Games Streaming and YouTube

1 minute read

So hot on the heels of my last post about the viability of streaming for the games industry in which I remarked on the popularity of Twitch it has now been rumored that YouTube is looking to buy Twitch for a cool $1 billion.

This shouldn’t have actually com as much of a surprise to anyone who has followed YouTube’s belated attempts to enter the game streaming market and seen how they’ve failed to get anywhere close to Twitch’s popularity. Twitch itself has also struggled to scale to with its phenomenal growth which has led to poor stream quality and chat delays for end users.

So on the face of it this almost seems like a no-brainer for Twitch right? Google’s massive server farm that backs YouTube should make the streaming and viewing experience a hundred times better for us as users and allow the guys at Twitch to be able to meet the growing need of their users.

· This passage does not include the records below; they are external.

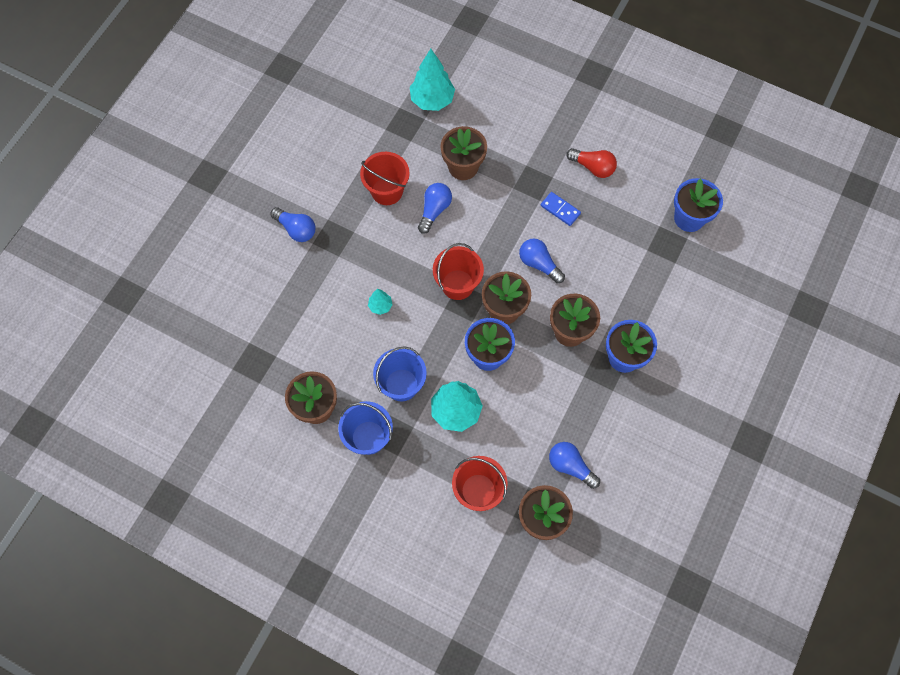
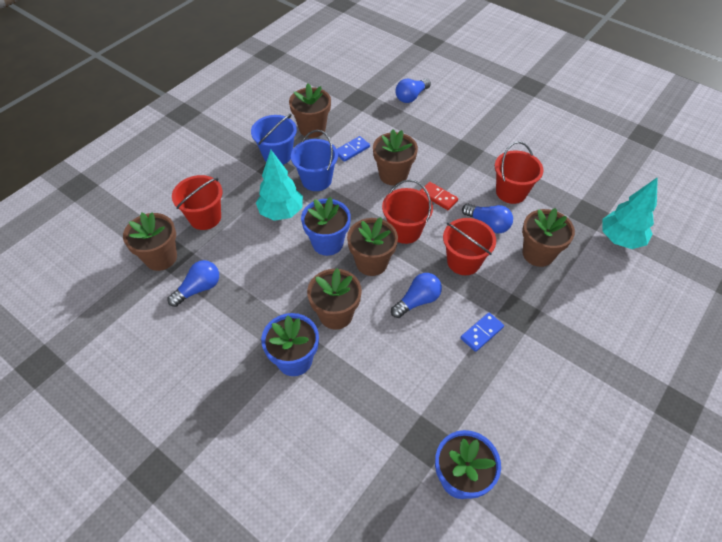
camera: 100 degrees right, 15 degrees down
(296, 229) = (475, 130): blue light bulb -> blue light bulb (411, 97)
(347, 355) = (352, 150): none -> blue domino
(380, 306) = (393, 175): turquoise tree -> brown flower pot
(406, 258) = (438, 197): none -> red domino
(485, 229) = (463, 261): none -> red bucket
(593, 167) = (537, 378): red light bulb -> none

The problem for some people though is that Google has a habit of redesigning / revamping their services despite community protests and usually ends up making their products worse to use both as creators and end users. YouTube is also notorious for having to use draconian techniques to enforce copyright claims which almost always favour the claimant regardless of whether or not the claim is actually valid. So for instance you’ll see music artists who have copyright strikes on videos they upload of their very own material by third parties who are supposedly acting on their behalf.

Google is also a behemoth in terms of the internet and any interaction with users or feedback to the community is kept to a minimum. That’s one of the benefits of being a smaller company such as Twitch, you can take the time to interact directly with your users and foster a good sense of community that helps your site grow. Whether or not that will be the case with Twitch depends of exactly how independent from Google they will remain if / when they are acquired.

Probably the biggest take away for me from this story is that Twitch is at a crossroads of sorts. They need to balance their desire to grow against the desire of their users to remain a unique and independent community. Whether Google starts changing Twitch to fall more in line with YouTube’s offerings or whether they leave it be and let the community dictate the direction Twitch moves will only be something that time will tell. Hopefully whatever the result of Google’s Twitch acquisition it will be the streamers and viewers who come out on top with a more professional and reliable platform.